I’m sure - at one time or another – that you or one of your friends has sent out a tweet or Facebook status that you have regretted or that has had significant negative response. While being well connected with friends has its many benefits, with information, rumours and gossip spreading in a blink of an eye, one wrong move can land you in bother; often with the people that you are closest too. Many teenagers have decided to use the social networking sites to troll, cause offence or stir up some banter, often for the wrong reasons.

Despite the friendly encounters and close connections that are the norm on these sites, as with every other aspect of society there are the minority that don’t deserve the time of day. With more than 1 in 3 young people having experienced cyber threats online, the dangers of the platform are plain to see. It’s pretty simple to stay out of trouble with friends and relatives on these sites however; just don’t post what you wouldn’t say in real life.

Up and Away

As social networking has encompassed a mass audience, the benefits and positive messages that have been harnessed and promoted through these sites have become worldwide headline news and websites such as Twitter have amassed a global network of users that have evolved over the years.
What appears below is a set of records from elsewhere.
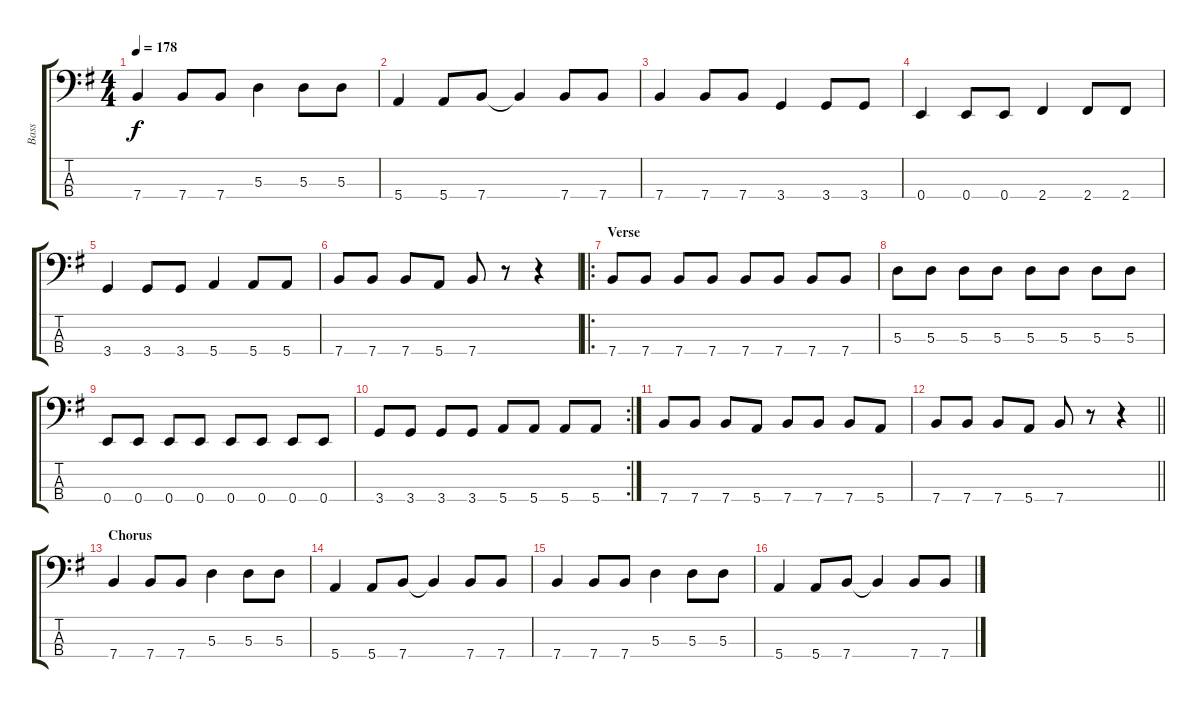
\track ("Bass" "Bass") {instrument electricbasspick}
\staff {score tabs}
\tuning (G2 D2 A1 E1) {hide}
\ts (4 4)
\tempo 178
\clef f4
\ks g
7.4.4{dy f} 7.4.8 7.4.8 5.3.4 5.3.8 5.3.8 |
5.4.4 5.4.8 7.4.8 7.4{t}.4 7.4.8 7.4.8 |
7.4.4 7.4.8 7.4.8 3.4.4 3.4.8 3.4.8 |
0.4.4 0.4.8 0.4.8 2.4.4 2.4.8 2.4.8 |
3.4.4 3.4.8 3.4.8 5.4.4 5.4.8 5.4.8 |
7.4.8 7.4.8 7.4.8 5.4.8 7.4.8 r.8 r.4 |
\ro
\section ("" "Verse")
7.4.8 7.4.8 7.4.8 7.4.8 7.4.8 7.4.8 7.4.8 7.4.8 |
5.3.8 5.3.8 5.3.8 5.3.8 5.3.8 5.3.8 5.3.8 5.3.8 |
0.4.8 0.4.8 0.4.8 0.4.8 0.4.8 0.4.8 0.4.8 0.4.8 |
\rc 2
3.4.8 3.4.8 3.4.8 3.4.8 5.4.8 5.4.8 5.4.8 5.4.8 |
7.4.8 7.4.8 7.4.8 5.4.8 7.4.8 7.4.8 7.4.8 5.4.8 |
\barLineRight lightlight
7.4.8 7.4.8 7.4.8 5.4.8 7.4.8 r.8 r.4 |
\section ("" "Chorus")
7.4.4 7.4.8 7.4.8 5.3.4 5.3.8 5.3.8 |
5.4.4 5.4.8 7.4.8 7.4{t}.4 7.4.8 7.4.8 |
7.4.4 7.4.8 7.4.8 5.3.4 5.3.8 5.3.8 |
5.4.4 5.4.8 7.4.8 7.4{t}.4 7.4.8 7.4.8
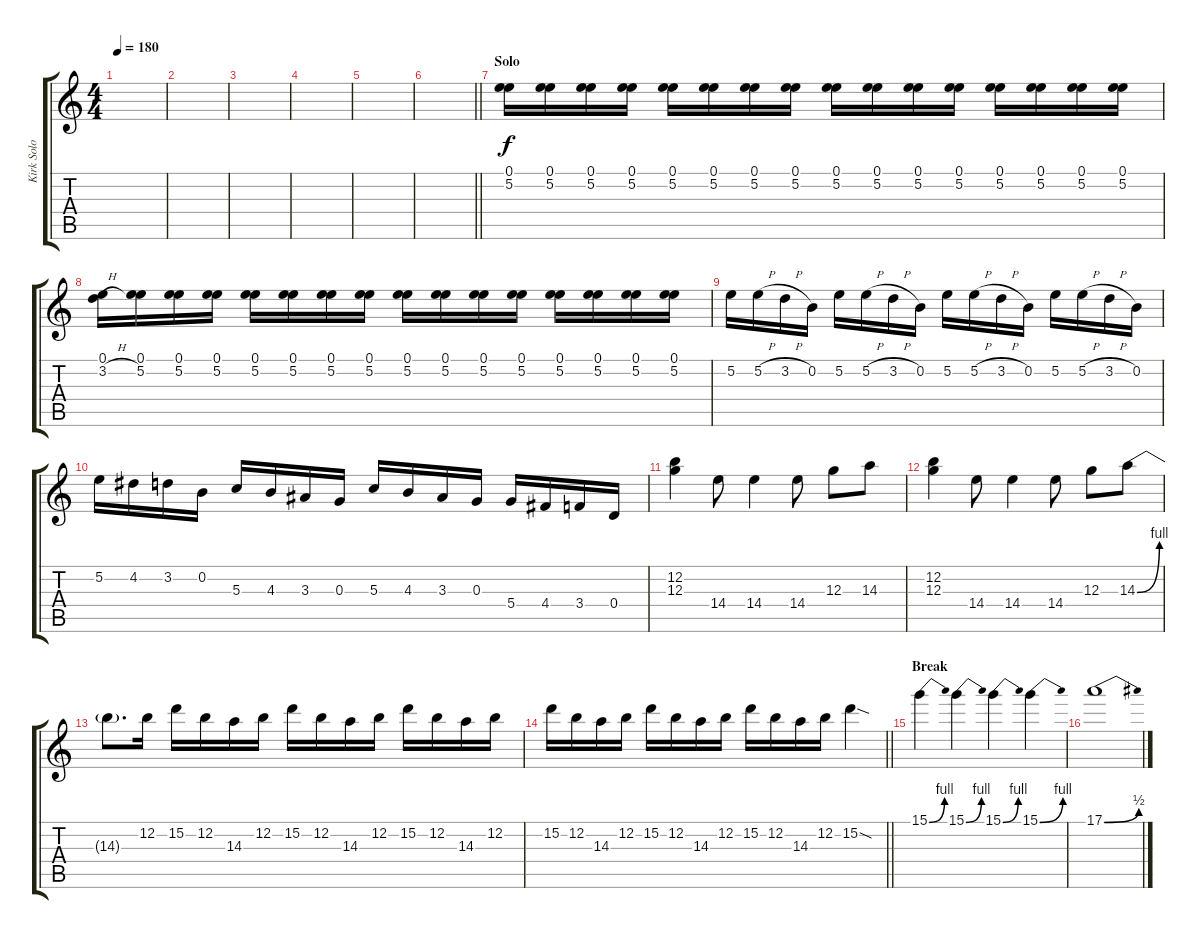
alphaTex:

\track ("Kirk Solo" "Kirk Solo") {instrument overdrivenguitar}
\staff {score tabs}
\tuning (E4 B3 G3 D3 A2 E2) {hide}
\ts (4 4)
\tempo 180
\clef g2
\ks c
|
|
|
|
|
\barLineRight lightlight
|
\section ("" "Solo")
(0.1 5.2).16 (0.1 5.2).16 (0.1 5.2).16 (0.1 5.2).16 (0.1 5.2).16 (0.1 5.2).16 (0.1 5.2).16 (0.1 5.2).16 (0.1 5.2).16 (0.1 5.2).16 (0.1 5.2).16 (0.1 5.2).16 (0.1 5.2).16 (0.1 5.2).16 (0.1 5.2).16 (0.1 5.2).16 |
(0.1 3.2{h}).16 (0.1 5.2).16 (0.1 5.2).16 (0.1 5.2).16 (0.1 5.2).16 (0.1 5.2).16 (0.1 5.2).16 (0.1 5.2).16 (0.1 5.2).16 (0.1 5.2).16 (0.1 5.2).16 (0.1 5.2).16 (0.1 5.2).16 (0.1 5.2).16 (0.1 5.2).16 (0.1 5.2).16 |
5.2.16 5.2{h}.16 3.2{h}.16 0.2.16 5.2.16 5.2{h}.16 3.2{h}.16 0.2.16 5.2.16 5.2{h}.16 3.2{h}.16 0.2.16 5.2.16 5.2{h}.16 3.2{h}.16 0.2.16 |
5.2.16 4.2.16 3.2.16 0.2.16 5.3.16 4.3.16 3.3.16 0.3.16 5.3.16 4.3.16 3.3.16 0.3.16 5.4.16 4.4.16 3.4.16 0.4.16 |
(12.2 12.3).4 14.4.8 14.4.4 14.4.8 12.3.8 14.3.8 |
(12.2 12.3).4 14.4.8 14.4.4 14.4.8 12.3.8 14.3{be (bend 0 0 60 4)}.8 |
14.3{t}.8{d} 12.2.16 15.2.16 12.2.16 14.3.16 12.2.16 15.2.16 12.2.16 14.3.16 12.2.16 15.2.16 12.2.16 14.3.16 12.2.16 |
\barLineRight lightlight
15.2.16 12.2.16 14.3.16 12.2.16 15.2.16 12.2.16 14.3.16 12.2.16 15.2.16 12.2.16 14.3.16 12.2.16 15.2{sod}.4 |
\section ("" "Break")
15.1{be (bend 0 0 60 4)}.4 15.1{be (bend 0 0 60 4)}.4 15.1{be (bend 0 0 60 4)}.4 15.1{be (bend 0 0 60 4)}.4 |
17.1{be (bend 0 0 60 2)}.1
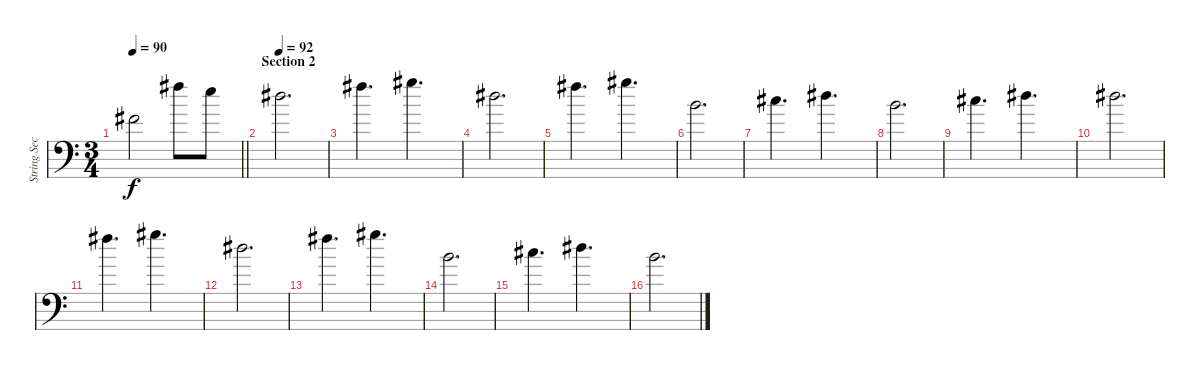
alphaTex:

\track ("String Section" "String Sec") {instrument stringensemble1}
\staff {score}
\tuning (E5 B3 G3 D3 A2 E2 B0) {hide}
\ts (3 4)
\tempo 90
\clef f4
\barLineRight lightlight
\ks c
7.2.2{dy f} 19.2.8 17.2.8 |
\section ("" "Section 2")
\tempo 92
16.2.2{d} |
19.2.4{d} 21.2.4{d} |
16.2.2{d} |
19.2.4{d} 21.2.4{d} |
12.2.2{d} |
14.2.4{d} 16.2.4{d} |
12.2.2{d} |
14.2.4{d} 16.2.4{d} |
16.2.2{d} |
19.2.4{d} 21.2.4{d} |
16.2.2{d} |
19.2.4{d} 21.2.4{d} |
12.2.2{d} |
14.2.4{d} 16.2.4{d} |
12.2.2{d}
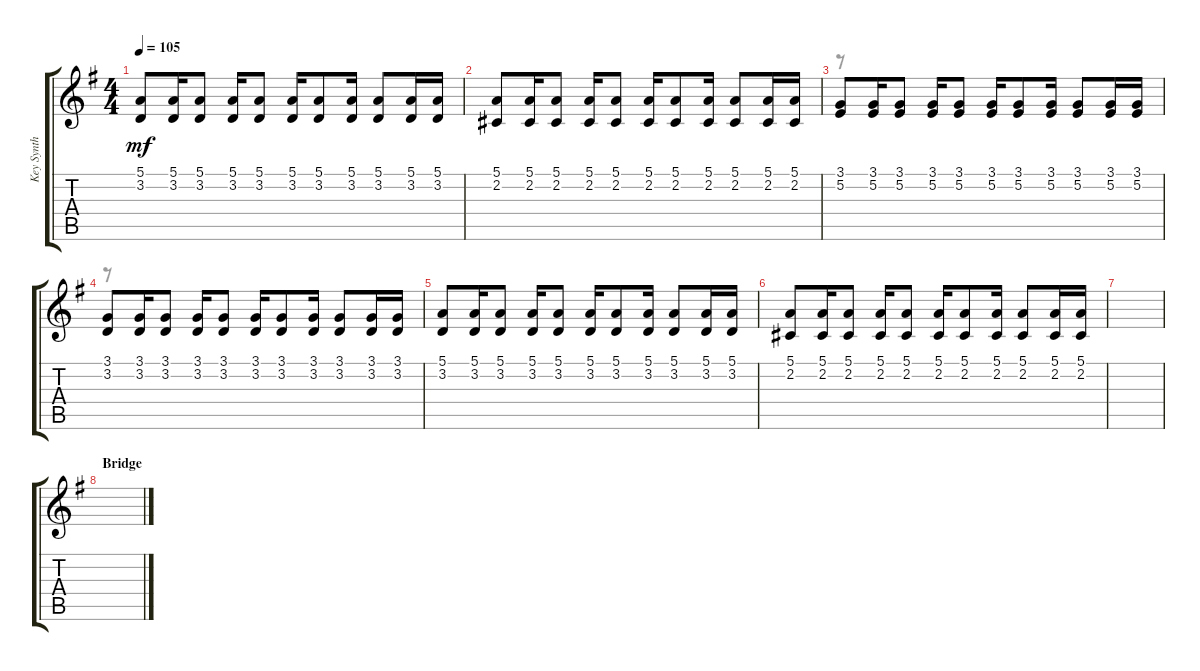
\track ("Key Synth" "Key Synth") {instrument electricpiano2}
\staff {score tabs}
\tuning (E4 B3 G3 D3 A2 E2) {hide}
\voice
\ts (4 4)
\tempo 105
\clef g2
\ks eminor
(5.1 3.2).8{dy mf} (5.1 3.2).16 (5.1 3.2).8 (5.1 3.2).16 (5.1 3.2).8 (5.1 3.2).16 (5.1 3.2).8 (5.1 3.2).16 (5.1 3.2).8 (5.1 3.2).16 (5.1 3.2).16 |
(5.1 2.2).8 (5.1 2.2).16 (5.1 2.2).8 (5.1 2.2).16 (5.1 2.2).8 (5.1 2.2).16 (5.1 2.2).8 (5.1 2.2).16 (5.1 2.2).8 (5.1 2.2).16 (5.1 2.2).16 |
(3.1 5.2).8 (3.1 5.2).16 (3.1 5.2).8 (3.1 5.2).16 (3.1 5.2).8 (3.1 5.2).16 (3.1 5.2).8 (3.1 5.2).16 (3.1 5.2).8 (3.1 5.2).16 (3.1 5.2).16 |
(3.1 3.2).8 (3.1 3.2).16 (3.1 3.2).8 (3.1 3.2).16 (3.1 3.2).8 (3.1 3.2).16 (3.1 3.2).8 (3.1 3.2).16 (3.1 3.2).8 (3.1 3.2).16 (3.1 3.2).16 |
(5.1 3.2).8 (5.1 3.2).16 (5.1 3.2).8 (5.1 3.2).16 (5.1 3.2).8 (5.1 3.2).16 (5.1 3.2).8 (5.1 3.2).16 (5.1 3.2).8 (5.1 3.2).16 (5.1 3.2).16 |
(5.1 2.2).8 (5.1 2.2).16 (5.1 2.2).8 (5.1 2.2).16 (5.1 2.2).8 (5.1 2.2).16 (5.1 2.2).8 (5.1 2.2).16 (5.1 2.2).8 (5.1 2.2).16 (5.1 2.2).16 |
|
\section ("" "Bridge")
|
|
|
|
|
|
|
|
\voice
\clef g2
\ottava regular
\simile none
\ks eminor
|
|
r.8 |
r.8 |
|
|
|
|
|
|
|
|
|
|
|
Teenagers are now able to share stories and news instantly, photos of their favourite nights out and signature memories can be posted in a second and shared to thousands at a time. Even such mundane tasks such as sitting in a lesson are displayed side-by-side with brilliant charity work re-tweeted and shared by millions. The platform of these sites has become accustomed to being filled with pointless, everyday tasks that are somehow enjoyed and empathised with by society; this nature of empathy is exactly the reason that these sites have become so popular.

As long as you follow the basic rules of social networking, this medium can be used exactly how you envisage it. Connect with friends, meet long lost relatives and stir up conversations with people you otherwise may never have known.

Just try not to post one of the 71% of tweets each day that gain no reaction.